It’s a harsh reality. Ecommerce businesses are typically run by small teams. People are wearing two, three, maybe even five hats. And they can tell you there’s not enough time in the day, to cross everything off an infinite “to-do” list. f However hiring more people to ease the burden, is often a dream in this harsh reality. So here is an underused solution. Take advantage of the resources and apps that exist to automate the repetitive tasks and busy work. Even a few minutes here and there, can save a huge amount of time. Here are the chores your team shouldn’t be doing manually:

1. Syncing your catalogs across sales platforms.

When you sell on Amazon, Shopify, and Facebook (or others), manually loading your catalogs into each system is not only a time-suck, it means your inventory on most of your platforms will never be reconciled in real time. Instead, use one of the many apps out there to sync your inventory between one or all of the available platforms:

  • Bytestand syncs Shopify and BigCommerce stores with their Amazon stores.
  • Adyogi can sync all the major eCommerce platforms like Magento and Shopify with Google to make run ads easily.
  • Accounthook syncs Shopify stores with Facebook.

2. Emailing when an order has been delayed

Shipping delays are universally disliked and generally will cost you a customer. Companies have typically had to either hand-audit shipments to see what’s been delayed and then reach out with an apology or simply deal with it when the customer brings the complaint to them. There are plenty of ways to audit your shipments digitally, but also skip having a human send out an apology when an order is delayed. Depending on your tech stack, if your order tracking system is integrated with your marketing automation system, you can both monitor shipments and send an email from a workflow within your marketing automation tool. If not, Shopify stores can use a general automation app, Mesa, to set up a workflow that audits shipments for delays and triggers an email when a delay is found.

3. Reordering when an order isn’t delivered in time.

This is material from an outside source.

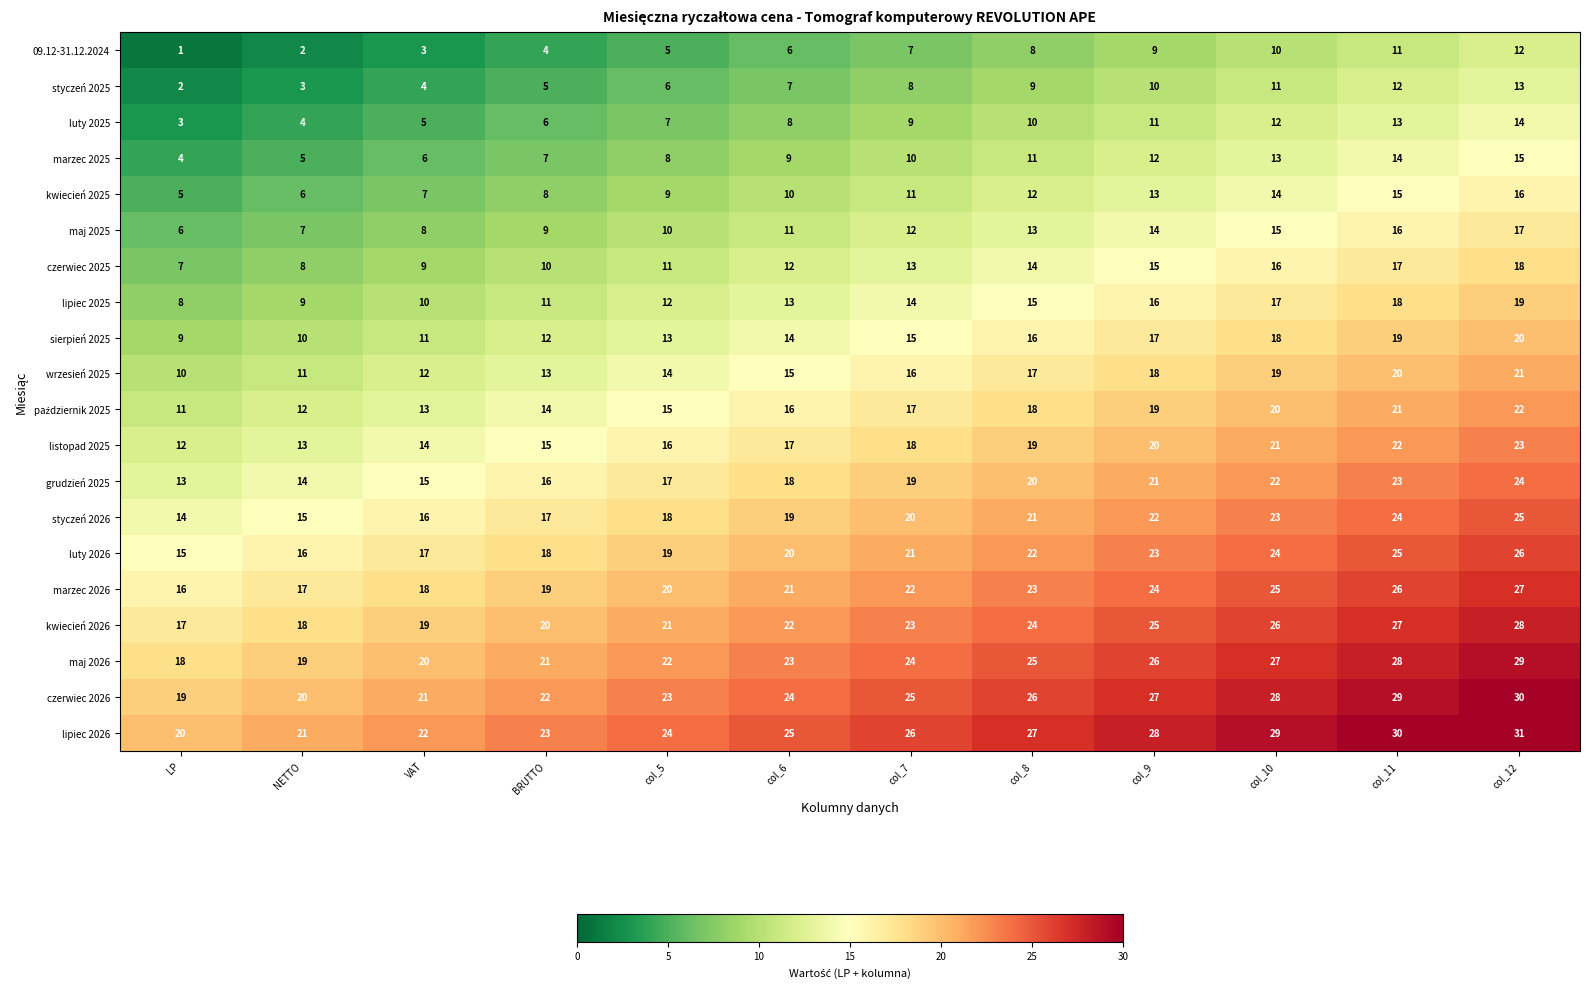

What is the spread (max minus min) of values at col_10?

19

Shipping perishable goods has become quite common these days. Unfortunately, it’s not terribly uncommon for even minor shipping delays to cause products to go bad. Again, learning about this issue either requires customers to volunteer information about their poor experience or having someone regularly comb through your shipped orders. There are a few ways you can automate this customer service task, depending on the tech you have. Some tracking systems can be set up to flag orders when they’ve been in transit for a certain amount of time. You can then have someone go through and manually reorder these shipments and send an apology. Shopify stores can completely automate the process by, again, using Mesa to monitor shipments, trigger an apology email in your preferred system, and then re-order the item(s).

4. Running retargeting ads.

Retargeting ads have a crazy good return-on-investment (ROI); often 200+%., But they can be quite the time suck between building the audience and then creating a dynamic product ad (which also requires your catalogues to be synced). There are more than a few systems that can automate your retargeting ads, so you can rake in the ROI with very little effort. A few options include Shoelace, Rontar, and AdScale.

Shipping multiple consecutive orders from the same person in one package.

Ever have a customer place an order and then three hours later place another order? This is fairly common if you offer free shipping with no limit or have an excellent post-sale upsell experience. Most companies, including large ones (looking at you, Sephora), then ship out two packages to the customer, wasting shipping and packaging costs and adding more trash into the world. There’s a better alternative, though: have a system flag multiple unfulfilled orders from the same customer. Some fulfillment systems, like ShipMonk, can even auto-merge such orders. Take Your Time Back These five tasks can end up saving your team a huge amount of time and money. With all the technology available these days, it’s not just big companies who can afford to automate busy work.